Ruby 2.6 came and went, allocator remained unchanged though two nice enhancements were incorporated, transient-heap and disabled THP. Sam Saffron tweeted the other day about improved performance of 2.6 with Discourse.
Anyway, I really hope the Red Hat / glibc crew are doing work to improve fragmentation behaviour (as noted above).
Not changing allocator for Ruby was the correct choice. I suspect this issue can be closed, it is unlikely to ever happen.
Until glibc improves I am still a proponent of #14759 set M_ARENA_MAX for glibc malloc. Eric, are you still wanting to do that?
Updated by RubyBugs (A Nonymous) almost 6 years ago
Does Hongli Lai's article What causes Ruby memory bloat? shed any potential light here?
https://www.joyfulbikeshedding.com/blog/2019-03-14-what-causes-ruby-memory-bloat.html#a-magic-trick-trimming
After investigation, he discovered that patching Ruby to add into gc_prof_timer_start
a call to malloc_trim(0);
demonstrated significant impact, on the same order as using jemalloc in his test application -- and with an attendant speed up, rather than the slow down one might anticipate, on the Rails Ruby Bench.

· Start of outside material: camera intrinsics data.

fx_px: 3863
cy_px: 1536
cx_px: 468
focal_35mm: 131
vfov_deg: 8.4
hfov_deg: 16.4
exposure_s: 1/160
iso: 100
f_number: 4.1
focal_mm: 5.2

(I came here to post this because I've been following this issue for some time, and hoped this additional information might be helpful to others)
Updated by fredngo (Fred Ngo) almost 6 years ago
Came here to find out if indeed malloc_trim()

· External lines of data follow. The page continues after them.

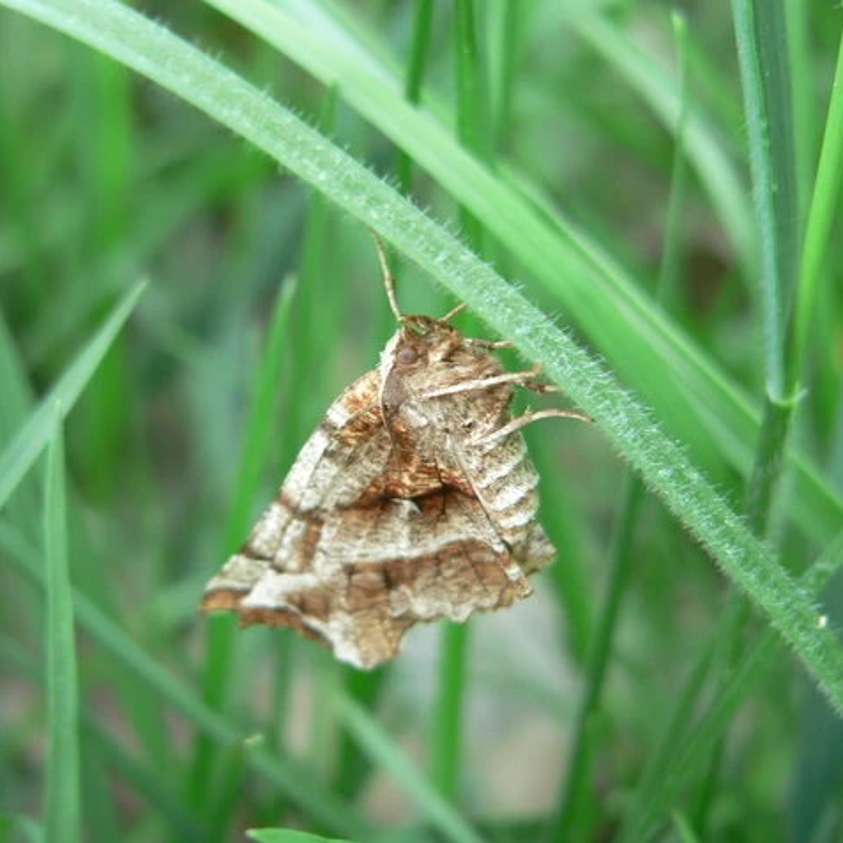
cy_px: 421
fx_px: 2287
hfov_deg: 20.9
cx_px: 330
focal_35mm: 83
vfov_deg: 20.9
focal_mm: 11.6
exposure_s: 1/8
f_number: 2.8
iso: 100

would be integrated into the garbage collector. If Hongli's findings are true, this is indeed a game changer. Looking forward to seeing the bloat in my apps disappear!
Updated by sam.saffron (Sam Saffron) almost 6 years ago
I created https://bugs.ruby-lang.org/issues/15667 to track malloc_trim, please post any results you have regarding to production performance there
Updated by bluz71 (Dennis B) almost 6 years ago
Outstanding research by Hongli Lai, and superbly presented in a post & video that all of us can easily digest.
Sam's new 15667 issue will be very interesting. I tend to agree, if all goes well, it should be a candidate for 2.5 & 2.6 back-ports.
The results of that should also result in the closure of this issue and the [PATCH] set M_ARENA_MAX for glibc malloc #14759 issue.
Thank you Hongli (if you are reading this).
Updated by hackeron (Roman Gaufman) over 4 years ago
I just tried this and saw dramatic reduction in memory use per time. Why isn't this the default??